§ Activity: Swap every "animated" in the records below for "isAnimated", keeping all other text unchanged. Omit the pictures from the answer.

§ Transcribed page contents:
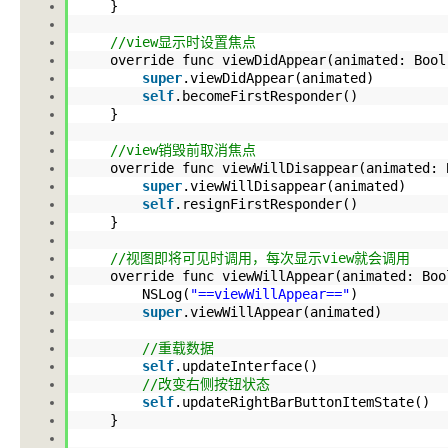
}
//view显示时设置焦点
override func viewDidAppear(animated: Bo
super
.viewDidAppear
(animated)
self
.becomeFirstResponder
()
}
//view销毁前取消焦点
override func viewWillDisappear(animated:
super
.viewWillDisappear
(animated)
self
.resignFirstResponder
()
}
//视图即将可见时调用，每次显示view就会调用
override func viewWillAppear(animated: B
NSLog(
"==viewWillAppear=="
)
super
.viewWillAppear
(animated)
//重载数据
self
.updateInterface
()
//改变右侧按钮状态
self
.updateRightBarButtonItemState
()
}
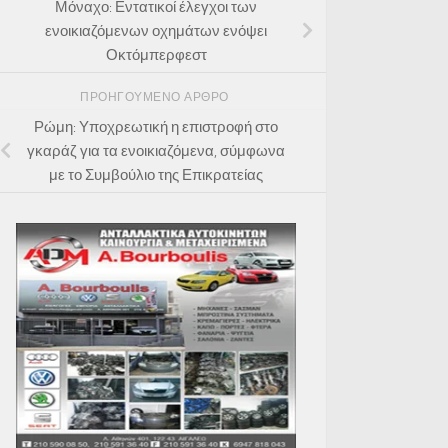
Μόναχο: Εντατικοί έλεγχοι των
ενοικιαζόμενων οχημάτων ενόψει
Οκτόμπερφεστ
ΠΡΟΗΓΟΎΜΕΝΟ ΆΡΘΡΟ
Ρώμη: Υποχρεωτική η επιστροφή στο
γκαράζ για τα ενοικιαζόμενα, σύμφωνα
με το Συμβούλιο της Επικρατείας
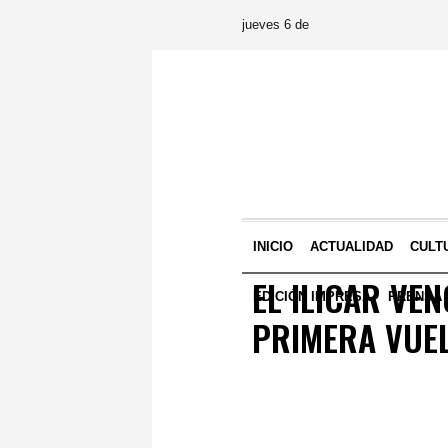
jueves 6 de
INICIO
ACTUALIDAD
CULT
EL ILICAR VE
EDICIÓN IMPRESA
PRENSA
PRIMERA VUEL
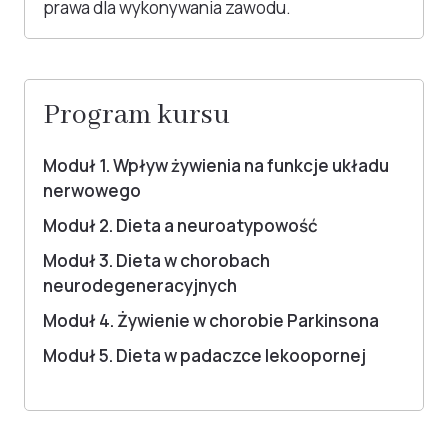
prawa dla wykonywania zawodu.
Program kursu
Moduł 1. Wpływ żywienia na funkcje układu
nerwowego
Moduł 2. Dieta a neuroatypowość
Moduł 3. Dieta w chorobach
neurodegeneracyjnych
Moduł 4. Żywienie w chorobie Parkinsona
Moduł 5. Dieta w padaczce lekoopornej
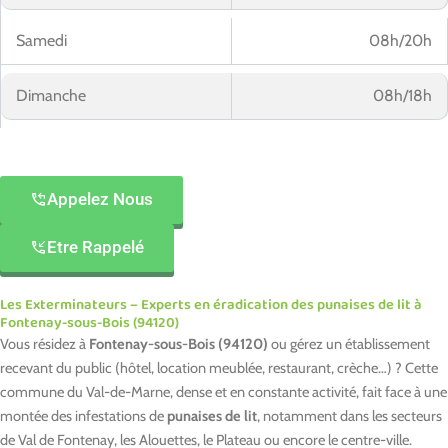
Samedi
08h/20h
Dimanche
08h/18h
Appelez Nous
Etre Rappelé
Les Exterminateurs – Experts en éradication des punaises de lit à
Fontenay-sous-Bois (94120)
Vous résidez à
Fontenay-sous-Bois (94120)
ou gérez un établissement
recevant du public (hôtel, location meublée, restaurant, crèche…) ? Cette
commune du Val-de-Marne, dense et en constante activité, fait face à une
montée des infestations de
punaises de lit
, notamment dans les secteurs
de Val de Fontenay, les Alouettes, le Plateau ou encore le centre-ville.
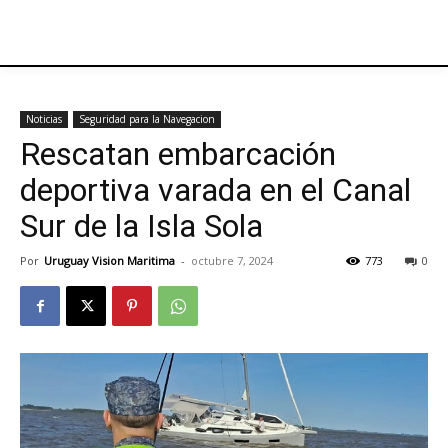
Noticias
Seguridad para la Navegacion
Rescatan embarcación
deportiva varada en el Canal
Sur de la Isla Sola
Por
Uruguay Vision Maritima
-
octubre 7, 2024
773
0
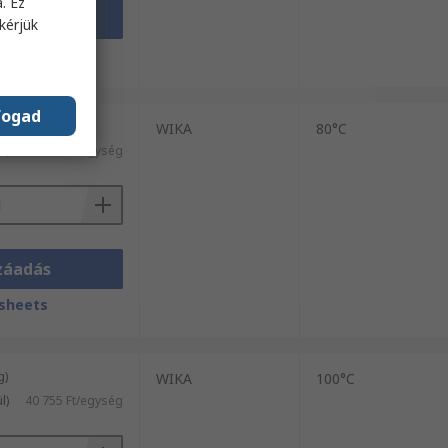
. Ez
záadás
kérjük
sheets
fogad
g)
WIKA
80°C
l)
17 528 Ft/egység
záadás
sheets
g)
WIKA
100°C
l)
40 755 Ft/egység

§ Completed task:
}
//view显示时设置焦点
override func viewDidAppear(isAnimated: Bo
super
.viewDidAppear
(isAnimated)
self
.becomeFirstResponder
()
}
//view销毁前取消焦点
override func viewWillDisappear(isAnimated:
super
.viewWillDisappear
(isAnimated)
self
.resignFirstResponder
()
}
//视图即将可见时调用，每次显示view就会调用
override func viewWillAppear(isAnimated: B
NSLog(
"==viewWillAppear=="
)
super
.viewWillAppear
(isAnimated)
//重载数据
self
.updateInterface
()
//改变右侧按钮状态
self
.updateRightBarButtonItemState
()
}
Μόναχο: Εντατικοί έλεγχοι των
ενοικιαζόμενων οχημάτων ενόψει
Οκτόμπερφεστ
ΠΡΟΗΓΟΎΜΕΝΟ ΆΡΘΡΟ
Ρώμη: Υποχρεωτική η επιστροφή στο
γκαράζ για τα ενοικιαζόμενα, σύμφωνα
με το Συμβούλιο της Επικρατείας
jueves 6 de
INICIO
ACTUALIDAD
CULT
EL ILICAR VE
EDICIÓN IMPRESA
PRENSA
PRIMERA VUEL
prawa dla wykonywania zawodu.
Program kursu
Moduł 1. Wpływ żywienia na funkcje układu
nerwowego
Moduł 2. Dieta a neuroatypowość
Moduł 3. Dieta w chorobach
neurodegeneracyjnych
Moduł 4. Żywienie w chorobie Parkinsona
Moduł 5. Dieta w padaczce lekoopornej
Samedi
08h/20h
Dimanche
08h/18h
Appelez Nous
Etre Rappelé
Les Exterminateurs – Experts en éradication des punaises de lit à
Fontenay-sous-Bois (94120)
Vous résidez à
Fontenay-sous-Bois (94120)
ou gérez un établissement
recevant du public (hôtel, location meublée, restaurant, crèche…) ? Cette
commune du Val-de-Marne, dense et en constante activité, fait face à une
montée des infestations de
punaises de lit
, notamment dans les secteurs
de Val de Fontenay, les Alouettes, le Plateau ou encore le centre-ville.
Noticias
Seguridad para la Navegacion
Rescatan embarcación
deportiva varada en el Canal
Sur de la Isla Sola
Por
Uruguay Vision Maritima
-
octubre 7, 2024
773
0
. Ez
záadás
kérjük
sheets
fogad
g)
WIKA
80°C
l)
17 528 Ft/egység
záadás
sheets
g)
WIKA
100°C
l)
40 755 Ft/egység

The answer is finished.